PROBLEM DESCRIPTION:
A line belongs in the answer only if it contains the word "Value"; copy every such line from the listing below.

GIVEN ENTRIES:
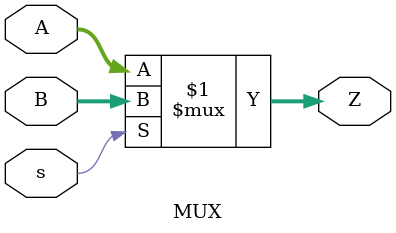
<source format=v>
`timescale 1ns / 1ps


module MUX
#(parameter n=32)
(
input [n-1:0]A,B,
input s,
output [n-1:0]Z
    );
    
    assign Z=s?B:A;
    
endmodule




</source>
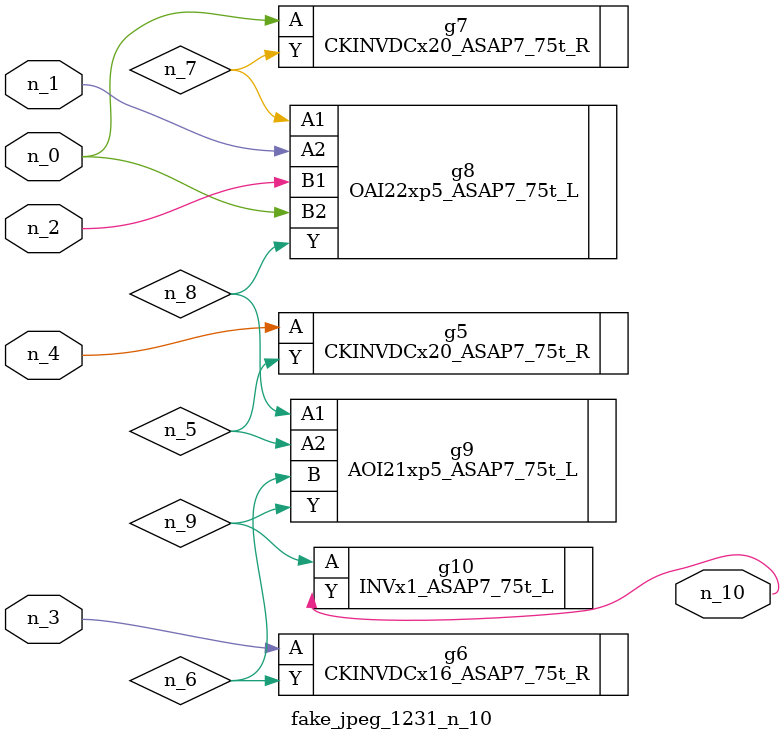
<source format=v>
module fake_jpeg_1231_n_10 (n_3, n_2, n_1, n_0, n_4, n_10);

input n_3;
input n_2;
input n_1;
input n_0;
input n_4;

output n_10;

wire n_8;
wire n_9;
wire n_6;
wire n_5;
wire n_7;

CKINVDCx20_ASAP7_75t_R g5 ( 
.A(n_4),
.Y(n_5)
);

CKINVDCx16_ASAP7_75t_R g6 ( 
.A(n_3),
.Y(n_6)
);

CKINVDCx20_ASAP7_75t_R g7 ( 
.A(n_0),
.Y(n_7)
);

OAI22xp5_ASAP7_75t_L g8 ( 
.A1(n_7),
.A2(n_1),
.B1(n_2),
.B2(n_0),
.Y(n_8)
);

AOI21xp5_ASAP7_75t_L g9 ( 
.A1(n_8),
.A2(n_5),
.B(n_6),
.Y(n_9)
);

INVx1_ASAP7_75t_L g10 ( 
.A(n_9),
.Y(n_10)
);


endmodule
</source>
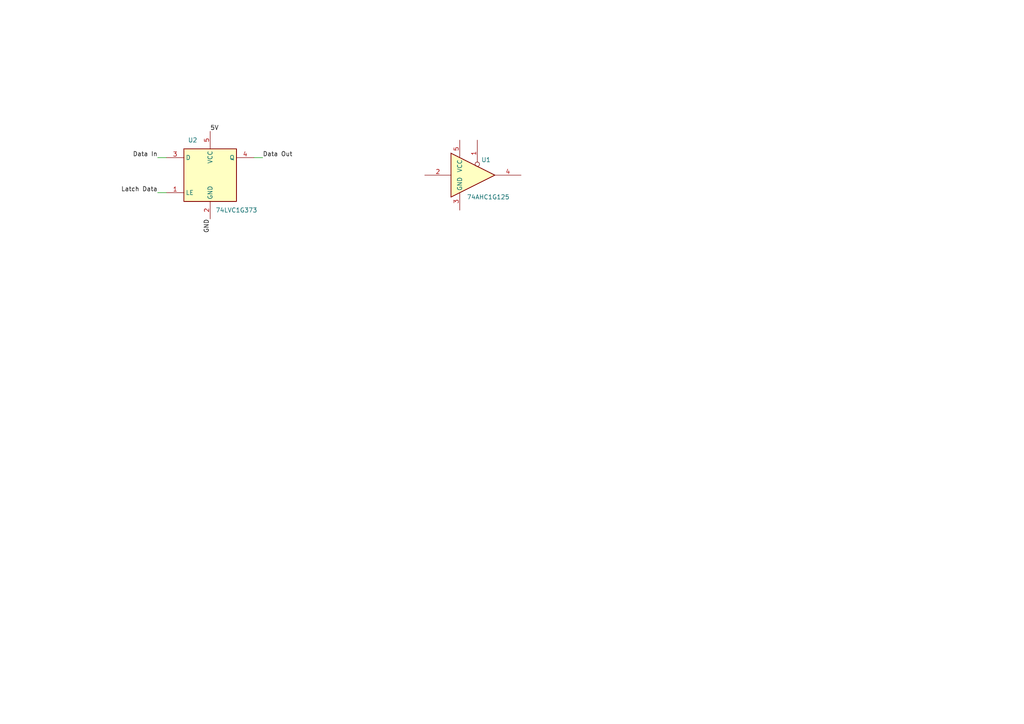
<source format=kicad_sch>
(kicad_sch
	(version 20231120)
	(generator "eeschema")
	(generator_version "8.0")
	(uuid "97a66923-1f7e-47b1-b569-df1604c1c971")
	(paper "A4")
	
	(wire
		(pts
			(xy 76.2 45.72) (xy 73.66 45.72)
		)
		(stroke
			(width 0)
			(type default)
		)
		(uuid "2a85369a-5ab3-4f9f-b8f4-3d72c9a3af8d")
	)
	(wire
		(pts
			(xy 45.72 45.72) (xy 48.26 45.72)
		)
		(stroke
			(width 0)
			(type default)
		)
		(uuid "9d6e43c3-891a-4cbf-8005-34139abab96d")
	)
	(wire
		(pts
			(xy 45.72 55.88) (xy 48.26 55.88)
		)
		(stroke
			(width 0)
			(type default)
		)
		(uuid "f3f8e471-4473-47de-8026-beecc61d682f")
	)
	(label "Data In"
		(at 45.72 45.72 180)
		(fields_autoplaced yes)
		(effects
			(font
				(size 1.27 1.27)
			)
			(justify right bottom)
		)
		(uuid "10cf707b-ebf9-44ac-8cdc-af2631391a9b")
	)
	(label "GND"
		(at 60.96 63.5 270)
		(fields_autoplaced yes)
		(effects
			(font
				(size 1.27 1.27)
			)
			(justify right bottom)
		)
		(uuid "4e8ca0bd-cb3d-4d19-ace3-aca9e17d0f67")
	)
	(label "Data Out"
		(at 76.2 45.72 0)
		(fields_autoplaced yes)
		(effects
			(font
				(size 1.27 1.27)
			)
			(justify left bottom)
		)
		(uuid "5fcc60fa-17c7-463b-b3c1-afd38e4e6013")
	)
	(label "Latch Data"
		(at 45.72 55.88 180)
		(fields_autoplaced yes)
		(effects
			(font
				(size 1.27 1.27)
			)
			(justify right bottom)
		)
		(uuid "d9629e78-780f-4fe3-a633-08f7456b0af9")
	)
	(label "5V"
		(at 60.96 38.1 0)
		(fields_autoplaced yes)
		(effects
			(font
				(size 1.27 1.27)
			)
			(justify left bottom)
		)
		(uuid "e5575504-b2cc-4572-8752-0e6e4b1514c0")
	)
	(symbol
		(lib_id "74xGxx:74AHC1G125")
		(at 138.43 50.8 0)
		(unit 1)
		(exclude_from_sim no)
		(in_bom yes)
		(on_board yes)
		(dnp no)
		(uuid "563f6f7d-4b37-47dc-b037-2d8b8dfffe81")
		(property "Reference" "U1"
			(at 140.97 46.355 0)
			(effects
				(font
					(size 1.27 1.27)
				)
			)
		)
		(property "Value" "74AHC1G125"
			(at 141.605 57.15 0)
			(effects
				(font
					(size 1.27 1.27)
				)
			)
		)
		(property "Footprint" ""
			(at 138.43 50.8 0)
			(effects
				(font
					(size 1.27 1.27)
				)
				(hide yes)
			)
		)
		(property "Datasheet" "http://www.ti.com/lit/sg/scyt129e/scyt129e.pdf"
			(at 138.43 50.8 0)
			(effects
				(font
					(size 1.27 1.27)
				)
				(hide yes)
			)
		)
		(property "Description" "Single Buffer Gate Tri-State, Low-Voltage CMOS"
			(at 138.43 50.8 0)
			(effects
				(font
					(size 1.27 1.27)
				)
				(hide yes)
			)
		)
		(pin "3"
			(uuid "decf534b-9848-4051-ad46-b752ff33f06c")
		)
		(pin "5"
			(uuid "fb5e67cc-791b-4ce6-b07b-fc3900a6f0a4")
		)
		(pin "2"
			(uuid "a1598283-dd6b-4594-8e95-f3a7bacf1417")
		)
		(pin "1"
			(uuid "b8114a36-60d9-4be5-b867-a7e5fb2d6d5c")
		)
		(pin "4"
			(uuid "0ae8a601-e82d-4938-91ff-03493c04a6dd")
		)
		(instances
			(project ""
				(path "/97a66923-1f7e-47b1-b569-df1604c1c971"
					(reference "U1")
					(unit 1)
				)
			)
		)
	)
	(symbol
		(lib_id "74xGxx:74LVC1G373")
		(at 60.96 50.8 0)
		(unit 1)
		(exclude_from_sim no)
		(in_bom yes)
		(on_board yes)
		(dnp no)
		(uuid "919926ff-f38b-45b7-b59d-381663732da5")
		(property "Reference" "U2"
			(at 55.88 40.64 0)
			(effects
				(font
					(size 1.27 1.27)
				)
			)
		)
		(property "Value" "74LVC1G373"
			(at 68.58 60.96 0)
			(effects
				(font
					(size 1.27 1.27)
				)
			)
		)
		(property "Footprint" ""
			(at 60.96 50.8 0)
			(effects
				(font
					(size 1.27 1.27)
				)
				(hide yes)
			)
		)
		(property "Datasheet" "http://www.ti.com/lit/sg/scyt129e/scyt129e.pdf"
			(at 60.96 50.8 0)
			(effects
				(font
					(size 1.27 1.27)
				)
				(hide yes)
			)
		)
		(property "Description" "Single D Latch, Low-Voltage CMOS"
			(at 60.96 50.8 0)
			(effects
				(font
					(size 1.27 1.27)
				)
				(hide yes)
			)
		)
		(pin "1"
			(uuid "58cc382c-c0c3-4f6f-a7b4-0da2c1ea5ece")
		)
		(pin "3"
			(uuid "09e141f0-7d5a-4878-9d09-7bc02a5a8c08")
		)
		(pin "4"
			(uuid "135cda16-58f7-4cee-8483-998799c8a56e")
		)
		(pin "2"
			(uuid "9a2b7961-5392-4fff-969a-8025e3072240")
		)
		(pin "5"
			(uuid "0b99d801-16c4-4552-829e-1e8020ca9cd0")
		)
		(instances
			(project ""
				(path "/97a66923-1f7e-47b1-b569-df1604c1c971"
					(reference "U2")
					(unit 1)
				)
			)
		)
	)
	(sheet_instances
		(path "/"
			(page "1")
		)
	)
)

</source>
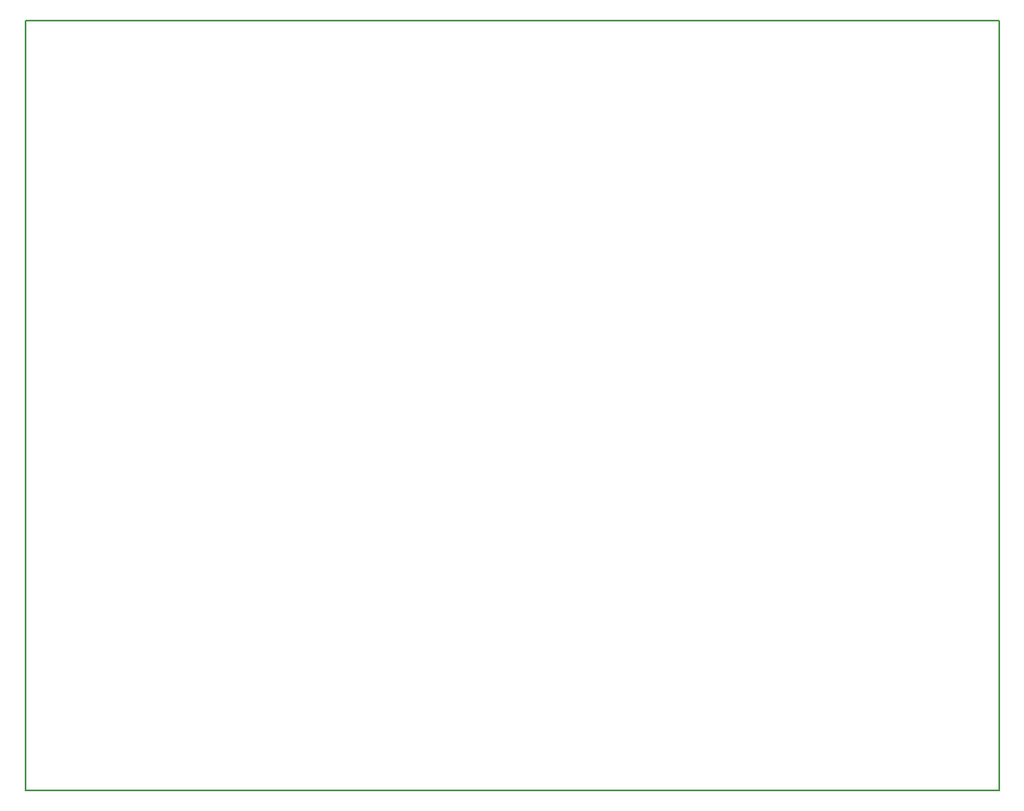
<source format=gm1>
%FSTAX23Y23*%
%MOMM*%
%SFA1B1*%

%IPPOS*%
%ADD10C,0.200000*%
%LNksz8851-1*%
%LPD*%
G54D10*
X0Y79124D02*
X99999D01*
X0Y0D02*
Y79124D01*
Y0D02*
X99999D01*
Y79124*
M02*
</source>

EXERCISE SOLUTION:
		(property "Value" "74AHC1G125"
		(property "Value" "74LVC1G373"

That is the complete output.